Pbro. Isaac García de la Cruz
Leyendo los textos del Evangelio sobre la Pasión, Muerte y Resurrección de Jesús (Mt 26-27; Mc 14-15; Lc 22-23; Jn 12-19), nos encontramos que sus autores centraron toda su fuerza narrativa en el cómo sepultaron a Jesús, más que en el porqué; la razón es muy evidente: escribieron a personas que estaban familiarizadas con los ritos fúnebres de su tiempo, aun salvando la distancia entre las costumbres judías y romanas.
Los estudios arqueológicos, los escritos históricos y bíblicos, las informaciones que ha revelado el Sudario de Jesús (Manto de Turín o Sábana Santa), han logrado que la ciencia y la fe se encuentren en un único acontecimiento: el trato brindado al Cuerpo de Jesús, una vez fue bajado de la Cruz.
Para comprender un poco qué sucedió aquella tarde del primer Viernes Santo, es recomendable saber que la familia del difunto debía ocuparse de todos los preparativos de los ritos funerales, el mismo día de la muerte, antes de la puesta del sol. El cuerpo debía ser vigilado constantemente y nunca dejado solo. La preparación del cuerpo de la persona sin vida es un oficio exclusivo de las mujeres: se inicia cerrando los ojos del difunto; luego se cierra cada orificio del cuerpo; después se baña muy bien, se cortan las uñas y el pelo, se unge con aceites y perfumes y, al final, el cuerpo se envuelve en un sudario (takrik o takrikim) o un lienzo, generalmente de lino blanco.
Es parte del rito funeral encenderle velas tanto detrás de la cabeza como a los pies del difunto. Durante la exposición del cuerpo para ofrecer las condolencias de los familiares y amigos y en la procesión funeral, se queman y esparcen especias y aromas. Los judíos tenían la libertad de elegir el lugar de su preferencia para sepultar a sus difuntos.
En el caso de la muerte traumática de Jesús y siendo la víspera del sábado, por la prisa, no hubo tiempo suficiente para hacerle todos los ritos debidos, lo que originó la intervención de José de Arimatea y la búsqueda de una tumba para Jesús a pocos metros del Gólgota (Mt 27,57-60); hoy estos dos lugares están integrados en la misma nave de la Iglesia del Santo Sepulcro, el lugar más sagrado para el cristianismo.
Jesús no fue bañado antes de ser enterrado, porque no hubo tiempo, pero, sobre todo, porque cuando un judío muere violentamente, la sangre vertida, antes, durante y después de la muerte, la ropa empapada de sangre y la tierra donde cae su sangre, debe ser sepultada con él, porque “la sangre es la vida” (Dt 12,23), dicho de otro modo: “La vida de la carne está en la sangre” (Lev 17,11).

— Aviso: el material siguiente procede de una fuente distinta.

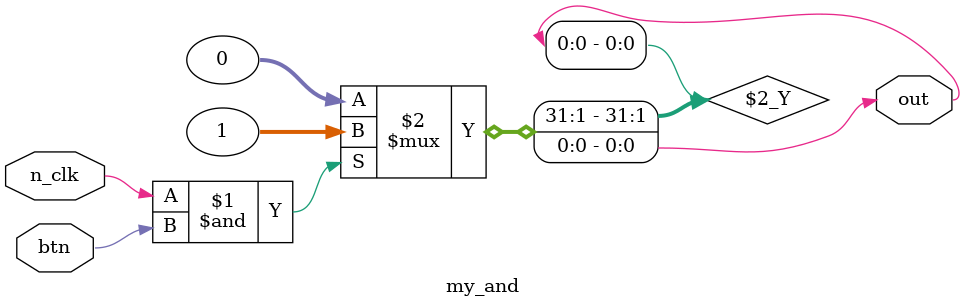
<source format=sv>
module my_and (n_clk, btn, out);

input logic n_clk, btn;
output logic out;

assign out = (n_clk & btn) ? (1) : (0);

endmodule

</source>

Las tumbas podían ser cavadas en rocas o en pozos (fosas) donde se descolgaban los cuerpos; estas últimas eran las tumbas de los pobres; en ambos casos, venían selladas con losas o piedras; las primeras eran cerradas durante un año, después del cual podían ser abiertas para colocar organizadas las osamentas en la misma tumba y seguir enterrando más difuntos en el mismo lugar.
La importancia de la Tumba de Jesús, lugar de mayor peregrinación para los cristianos, no radica en quién está en su interior, sino precisamente en que está vacía: esta es la primera evidencia de la Resurrección de Jesús, anunciada por las mismas palabras del ángel: “Sé que buscan a Jesús, el Crucificado; no está aquí, ha resucitado, como lo había dicho. Vengan, vean el lugar donde estaba” (Mt 28,5-6).